Actions:1. Alarms: Be sure that you have properly-installed, located, and tested smoke alarms (fire alarms) and CO (carbon monoxide) detector(s) in your home
2. Heater check: If the burner is noisy, smelly, sooty, rumbling or if this is your fuel, Have your heating service tech confirm that the heater is working properly, or fix it
Risk: if your heat is provided by an oil burner (and furnace or boiler) then improper combustion can produce soot and there is some risk of a "puffback explosion" from un-burned heating oil in the combustion chamber.
Actions: if the burner is noisy, smelly, sooty, then turn it off and have it serviced promptly.
I have done extensive search and read on the internet in regards to soot, ghosting on walls, etc. We bought our house a year ago, had black sooting stains above heat registers and ceilings and thermal tracking upstairs on walls and ceiling.
I spent a whole year washing the walls and ceiling with ECO-tps, then bought a good quality primer and paints (Ben Moore), and painted the whole house.
We changed the natural gas fireplace (direct vent) and furnace (all brand new)this past couple of months.
The room where the fireplace is located has black fine particles (like soot)on TV, computer screen, table, armoire,walls everything, even when I vaccuum.
The fireplace still emits an unpleasant odour (it has been used now about 80 hours since new).
The HVAC techn came , tested for carbon monoxyde (0 reading), looked inside the firebox, said everything is fine.
There is black fine particles on top of the box, he said that is paint residue from manufacturing, flaking off. I am really perplexed and upset, wondering what's going on.
The house was built in 1977, it is air tight. There is no humidity problems in the house. We do not have an air exchanger. We always open a window near where the fireplace is, and also one upstairs.On 2016-10-28 by Marie
Reply by (mod) -
Marie, I'm unclear which "firebox" was inspected as well as unclear why the HVAC tech focused on CO testing.
If your heating system uses gas fuel, of course, testing for CO is an extra safety step but higher priority is having working CO and smoke detectors properly located in the home. CO tests are unreliable as a simple change in building conditions can convert from no detected CO to dangerously high levels of CO later. All we know is that CO was not detected - at the time of the test.
About the ghosting problem, you've addressed cleaning, repainting, and perhaps some of the soot or dust particle sources.
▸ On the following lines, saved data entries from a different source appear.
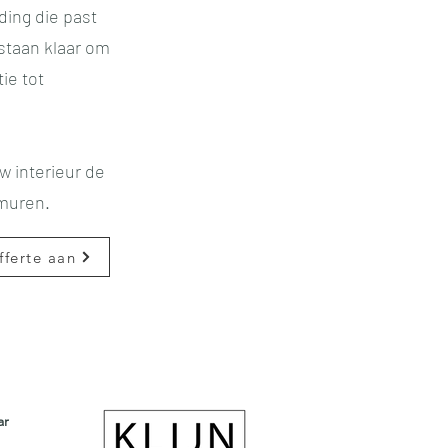
ding die past
staan klaar om
ie tot
uw interieur de
 muren.
fferte aan
ar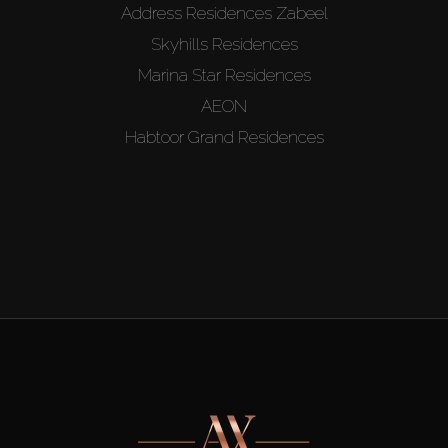
Address Residences Zabeel
Skyhills Residences
Marina Star Residences
AEON
Habtoor Grand Residences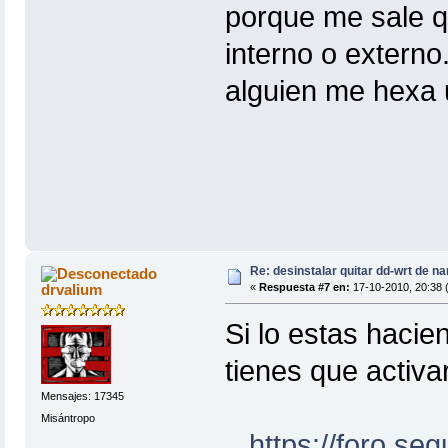
porque me sale 
interno o externo
alguien me hexa
Re: desinstalar quitar dd-wrt de na
drvalium
«
Respuesta #7 en:
17-10-2010, 20:38 
Si lo estas haci
tienes que activa
Mensajes: 17345
Misántropo
https://foro.se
However even without a focused soot source such as a fireplace or defective heating system, normal house dust, increased in level by carpeting, pets, and some other activities, can produce enough particles to show up as ghosting.
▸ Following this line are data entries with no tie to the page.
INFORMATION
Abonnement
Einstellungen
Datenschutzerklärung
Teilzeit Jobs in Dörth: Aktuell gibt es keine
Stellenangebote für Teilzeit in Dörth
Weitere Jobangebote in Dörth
Searching InspectApedia using the search box jon any of our pages or in the ARTICLE INDEXfind THERMAL TRACKING BRIDGING GHOSTING the home page for this topic, on which we've also researched and written quite a bit.
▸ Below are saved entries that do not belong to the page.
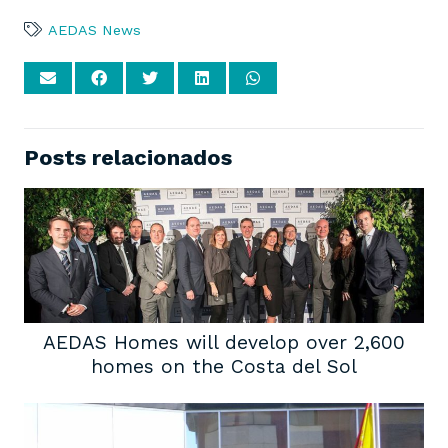
AEDAS News
Posts relacionados
AEDAS Homes will develop over 2,600
homes on the Costa del Sol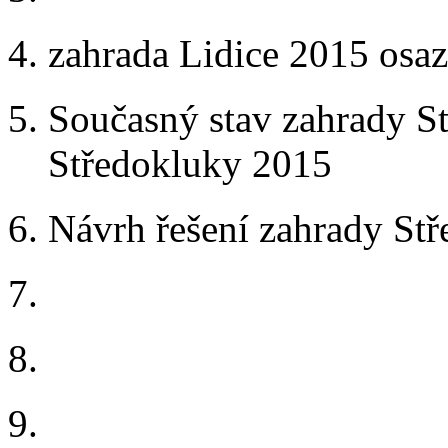
zahrada Lidice 2015 osaz
Současný stav zahrady S
Středokluky 2015
Návrh řešení zahrady St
In that article series, of whichSTAINS HVAC SOOT or DUST is one, argues that in addition to dust particle sources, ghosting or thermal tracking shows up in buildings with
- poor or incomplete insulation
- high interior moisture levels
- air circulation patterns moving dust across cooler surfaces
The open windows in your home improve fireplace draft (though an outside air source dedicated to the fireplace and an enclosed fireplace with glass doors would be more efficient) but they also increase air movement and updrafting.
As you haven't posed a specific question I offer the above to help out; after reading our article series don't hesitate to ask if that material seems unclear, incomplete, or leaves you with more questions. Working together will make us smarter.